Material supplied:
━━━━━━━━━━

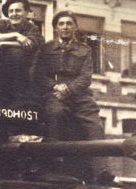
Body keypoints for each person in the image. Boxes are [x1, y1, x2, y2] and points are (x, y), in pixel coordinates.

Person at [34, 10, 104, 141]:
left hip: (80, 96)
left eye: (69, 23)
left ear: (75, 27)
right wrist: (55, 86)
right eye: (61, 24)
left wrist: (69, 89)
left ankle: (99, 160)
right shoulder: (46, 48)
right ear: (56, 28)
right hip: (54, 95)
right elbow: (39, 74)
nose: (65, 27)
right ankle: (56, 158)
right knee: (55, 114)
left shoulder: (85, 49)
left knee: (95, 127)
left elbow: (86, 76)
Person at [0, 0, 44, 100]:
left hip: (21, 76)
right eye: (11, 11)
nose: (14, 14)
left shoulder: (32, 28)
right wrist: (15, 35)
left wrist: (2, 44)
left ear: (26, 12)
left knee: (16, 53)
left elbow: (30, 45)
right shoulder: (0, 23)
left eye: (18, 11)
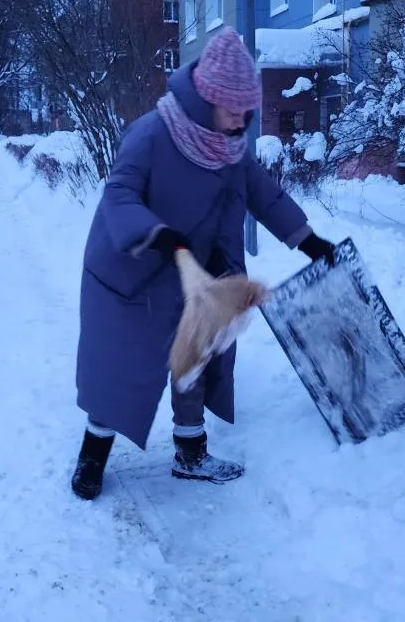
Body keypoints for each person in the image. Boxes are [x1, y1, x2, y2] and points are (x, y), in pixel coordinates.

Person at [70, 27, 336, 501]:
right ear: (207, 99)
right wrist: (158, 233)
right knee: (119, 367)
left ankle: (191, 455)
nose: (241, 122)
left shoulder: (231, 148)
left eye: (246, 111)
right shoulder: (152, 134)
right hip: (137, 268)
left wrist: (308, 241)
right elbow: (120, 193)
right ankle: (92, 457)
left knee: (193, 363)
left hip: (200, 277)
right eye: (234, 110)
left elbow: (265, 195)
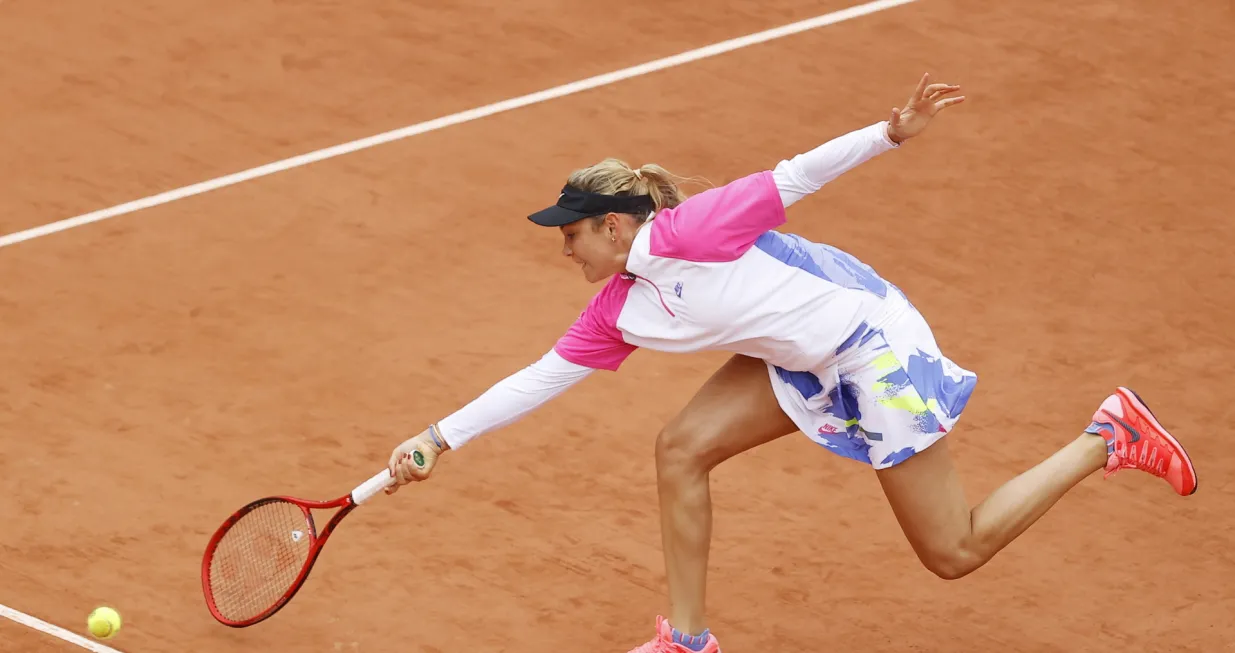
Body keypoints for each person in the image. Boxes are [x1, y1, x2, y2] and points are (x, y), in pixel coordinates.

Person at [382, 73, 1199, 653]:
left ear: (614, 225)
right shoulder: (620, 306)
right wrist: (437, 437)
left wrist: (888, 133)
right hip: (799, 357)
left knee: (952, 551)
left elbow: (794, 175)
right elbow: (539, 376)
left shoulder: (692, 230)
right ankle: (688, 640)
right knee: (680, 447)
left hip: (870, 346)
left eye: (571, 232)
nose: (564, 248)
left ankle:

━━━━━━━━━━

Required action: Write out the whole listing exactly. Pictures stay out.

Response for this exercise:
Body keypoints for each person in the image. Boxes are [x1, y1, x2, y2] and points are (x, y), in pixel coordinates.

Person at [34, 10, 104, 141]:
left hip: (80, 96)
left eye: (69, 23)
left ear: (75, 27)
right wrist: (55, 86)
right eye: (61, 24)
left wrist: (69, 89)
left ankle: (99, 160)
right shoulder: (46, 48)
right ear: (56, 28)
right hip: (54, 95)
right elbow: (39, 74)
nose: (65, 27)
right ankle: (56, 158)
right knee: (55, 114)
left shoulder: (85, 49)
left knee: (95, 127)
left elbow: (86, 76)
Person at [0, 0, 44, 100]:
left hip: (21, 76)
right eye: (11, 11)
nose: (14, 14)
left shoulder: (32, 28)
right wrist: (15, 35)
left wrist: (2, 44)
left ear: (26, 12)
left knee: (16, 53)
left elbow: (30, 45)
right shoulder: (0, 23)
left eye: (18, 11)
Body keypoints for each person in the image. Boxes are [x1, y1, x2, y2] and points are (x, y), in pixel coordinates.

Person at [70, 27, 336, 501]:
right ear: (207, 99)
right wrist: (158, 233)
right knee: (119, 367)
left ankle: (191, 455)
nose: (241, 122)
left shoulder: (231, 148)
left eye: (246, 111)
right shoulder: (152, 134)
right hip: (137, 268)
left wrist: (308, 241)
right elbow: (120, 193)
right ankle: (92, 457)
left knee: (193, 363)
left hip: (200, 277)
right eye: (234, 110)
left elbow: (265, 195)
Body keypoints for each person in the image. Boxes are [x1, y1, x2, y2] and points are (x, y), in pixel coordinates.

Person at [382, 73, 1199, 653]:
left ear: (614, 225)
right shoulder: (620, 306)
right wrist: (437, 437)
left wrist: (888, 133)
right hip: (799, 357)
left knee: (952, 551)
left elbow: (794, 175)
right elbow: (539, 376)
left shoulder: (692, 230)
right ankle: (688, 640)
right knee: (680, 447)
left hip: (870, 346)
left eye: (571, 232)
nose: (564, 248)
left ankle:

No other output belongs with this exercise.